À partir de cet exemple, on s’aperçoit que rien de ce qu’écrit Platon à propos de la femme n’est vrai ni sim­ple. Respect de crainte et de mépris, que M. Klein, ren­voyant la balle au bond, nomme lapidairement « les défenses maniaques » : le contrôle, le triomphe, le mépris. L’homme contrôle et surveille la femme qui doit lui rendre des comptes. IL en tire le sentiment régénérateur et hautement satisfaisant de la victoire. Réconforté par la servilité femelle, il la méprise. La dénégation de l’indépendance de la femme a pour des­sein de récupérer, pour l’accomplissement intégral et idéal de l’économie de la cité, le potentiel énergétique de celle-ci. Le législateur n’agrée sa contribution que dans une perspective capitaliste. Coup double des lois somptueuses... et somptuaires sur l’émancipation de la femme : non seulement cette dernière n’échappe plus à l’œil du vigile, elle ne peut plus en faire à sa tête et se payer le luxe de la semi-liberté du foyer conjugal, mais encore, elle est regardée comme poule aux œufs d’or. Le harem a conquis le poulailler.

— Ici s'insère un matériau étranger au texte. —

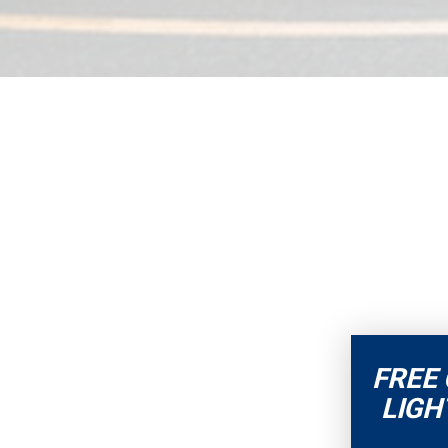
FREE
LIGH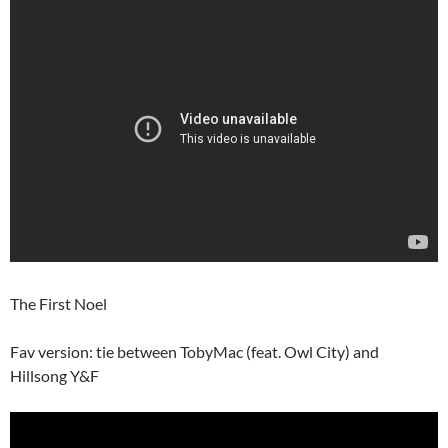
The First Noel
Fav version: tie between TobyMac (feat. Owl City) and
Hillsong Y&F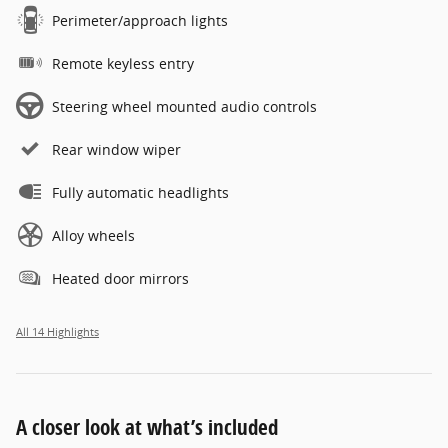
Perimeter/approach lights
Remote keyless entry
Steering wheel mounted audio controls
Rear window wiper
Fully automatic headlights
Alloy wheels
Heated door mirrors
All 14 Highlights
A closer look at what’s included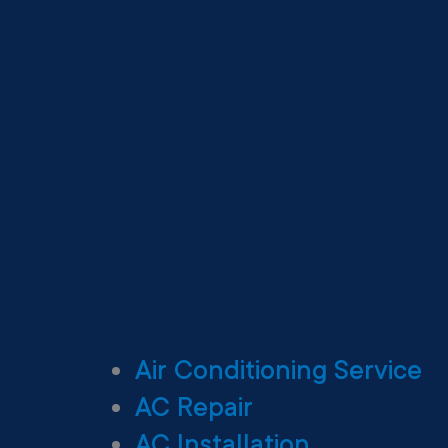
Air Conditioning Service
AC Repair
AC Installation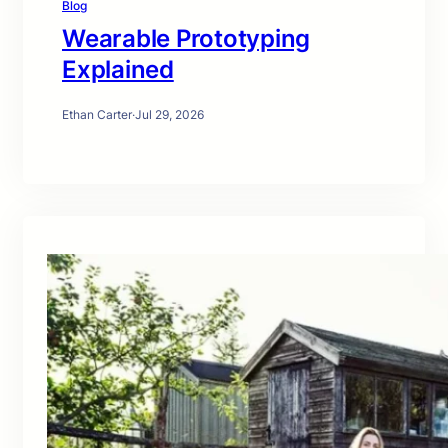
Blog
Wearable Prototyping
Explained
Ethan Carter
·
Jul 29, 2026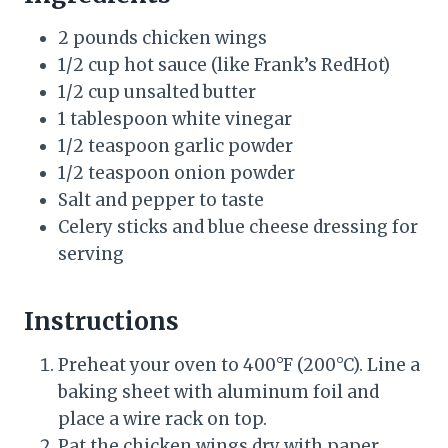
2 pounds chicken wings
1/2 cup hot sauce (like Frank’s RedHot)
1/2 cup unsalted butter
1 tablespoon white vinegar
1/2 teaspoon garlic powder
1/2 teaspoon onion powder
Salt and pepper to taste
Celery sticks and blue cheese dressing for
serving
Instructions
Preheat your oven to 400°F (200°C). Line a
baking sheet with aluminum foil and
place a wire rack on top.
Pat the chicken wings dry with paper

Marie-Hélène Bohner-Cante, Platonisme et sexualité (Genèse de la métaphysique platonicienne), T.E.R., 1981, p. 207-211.

Image : Première de couverture de l’ouvrage. Lespingola, Petus et Aria (Parc du château, Versailles)

 


[1] L’auteur semble confondre 451e (« Nous voulons, dit-il, que tout leur soit commun ») avec 455e où se situe le passage qu’il cite. Note de FG.